A Polícia Judiciária Civil já iniciou as investigações e não descarta a participação de grupos especializados no furto de aviões para uso em atividades ilícitas como o tráfico de drogas e transporte de armas. As autoridades locais também alertam para a crescente ousadia das facções, que têm desafiado o aparato estatal em plena luz do dia e com movimentos cada vez mais coordenados.

“A frequência e a sofisticação desses crimes mostram que estamos lidando com um novo patamar de atuação do crime organizado. É preciso reforçar os mecanismos de vigilância e controle, especialmente em áreas estratégicas como Juína”, disse um investigador envolvido no caso, sob condição de anonimato.

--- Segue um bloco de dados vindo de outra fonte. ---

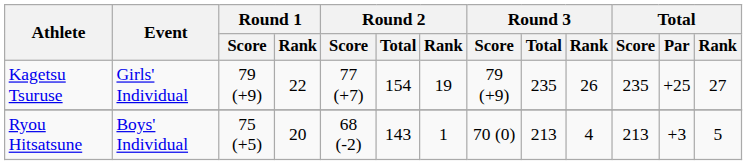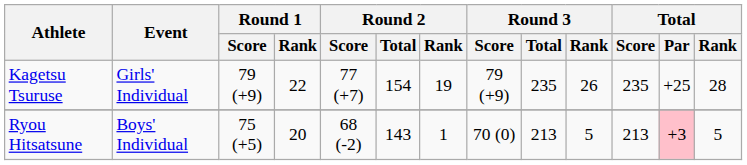Kagetsu Tsuruse | Total / Rank: 27 -> 28
Ryou Hitsatsune | Round 3 / Rank: 4 -> 5
Ryou Hitsatsune | Total / Par: no background -> pink background
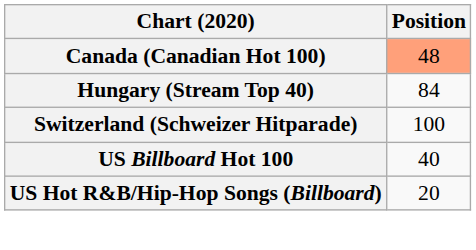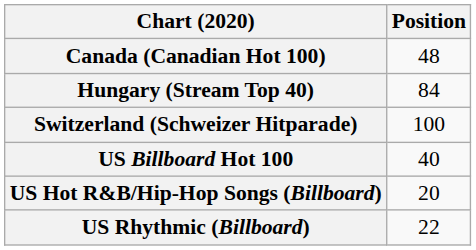Canada (Canadian Hot 100) | Position: lightsalmon background -> no background
+ row: US Rhythmic (Billboard) | 22
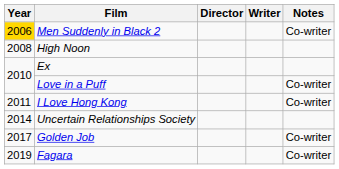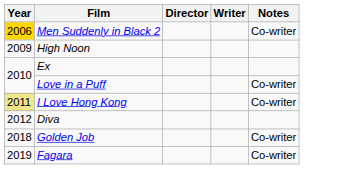High Noon | Year: 2008 -> 2009
I Love Hong Kong | Year: no background -> khaki background
+ row: 2012 | Diva
- row: 2014 | Uncertain Relationships Society
Golden Job | Year: 2017 -> 2018
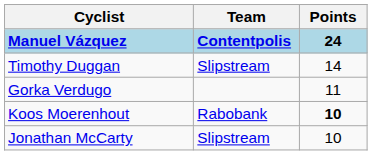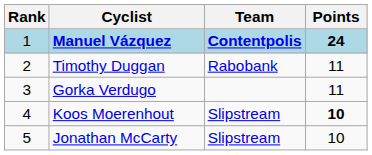+ column: Rank | 1 | 2 | 3 | 4 | 5
Timothy Duggan | Team: Slipstream -> Rabobank
Timothy Duggan | Points: 14 -> 11
Koos Moerenhout | Team: Rabobank -> Slipstream
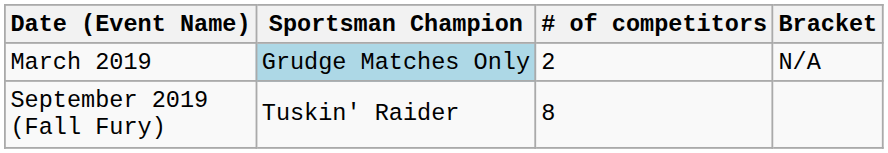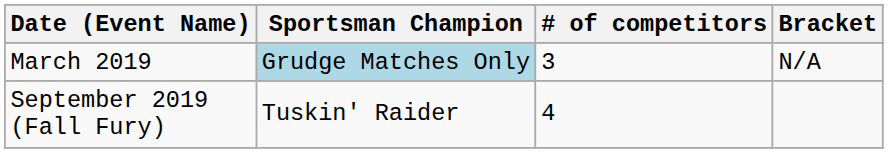March 2019 | # of competitors: 2 -> 3
September 2019 (Fall Fury) | # of competitors: 8 -> 4
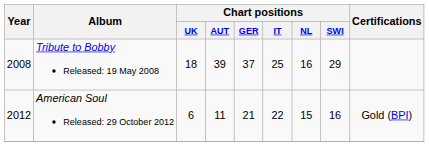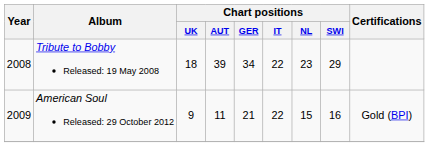Tribute to Bobby Released: 19 May 2008 | Chart positions / GER: 37 -> 34
Tribute to Bobby Released: 19 May 2008 | Chart positions / IT: 25 -> 22
Tribute to Bobby Released: 19 May 2008 | Chart positions / NL: 16 -> 23
American Soul Released: 29 October 2012 | Year: 2012 -> 2009
American Soul Released: 29 October 2012 | Chart positions / UK: 6 -> 9
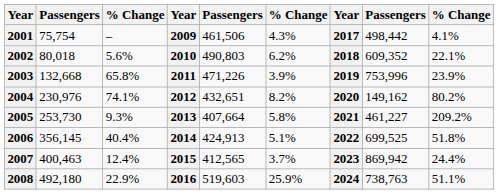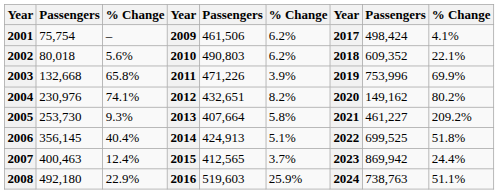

Enquanto isso, o desaparecimento da aeronave deixa mais uma vez em evidência a vulnerabilidade dos aeroportos regionais e a urgência de uma resposta mais firme do Estado frente ao avanço do crime nas fronteiras.

A polícia pede que qualquer informação que possa levar ao paradeiro do avião seja repassada anonimamente pelos canais oficiais. A aeronave ainda não foi localizada até o momento.